On 24/08/2011 13:49, Louis-David Mitterrand wrote:
Hi, I recently ordered a shiny Dell R510 2U server with 12x3.5" drives. This machine will primarily be a backup host for nightly incremental rsync runs of a dozen other machines. Since this is a well-spec'ed box with dual CPUs, generous bandwidth and 32G RAM I'm wondering if it could also do some medium web serving (mod_perl + postgres). For the main backup partition I plan in using a mdadm raid6 on 8x3T disks and raid6 4x1T disks for the app side. So my questions are: - is it realistic to have mix rsync processes and web serving on the same host? - am I naive in thinking I can get away with it by using distinct disks sets for each task? - all 12 disks being served by the same H200 controller, will the real bottleneck be at the controller level? - any other consideration I should take into account? Thanks,
Backups are useful for several purposes. The most common case for needing a backup is user error - someone deletes the wrong file, and needs a copy. For that purpose, a backup close at hand is very useful.

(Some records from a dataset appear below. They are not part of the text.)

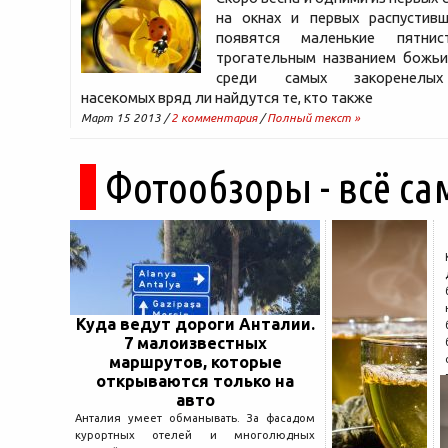
на окнах и первых распустивш
появятся маленькие пятни
трогательным названием божьи
среди самых закоренелых
насекомых вряд ли найдутся те, кто также
Март 15 2013 /
2 комментария
/
Полный текст »
Фотообзоры - всё са
Куда ведут дороги Анталии.
7 малоизвестных
маршрутов, которые
открываются только на
авто
Анталия умеет обманывать. За фасадом
курортных отелей и многолюдных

The second important use case is for disaster recovery - imagine a fire or theft, or the OS going bananas and eating all your data, or a break-in on your webserver. For those purposes, a backup on the main machine is useless.
Personally, I prefer two backup sets - one on-site (on the same machine, or a nearby machine) for the first use, and one off-site for emergencies. So a backup scheme on this server is good for half your backup needs.
However, I'd make some more effort into separating the backup functionality and the webserver functionality. I'd strongly recommend you look at openvz - it gives you lightweight virtualisation so that you can keep functions like this separate without the resource costs of a full virtualisation solution.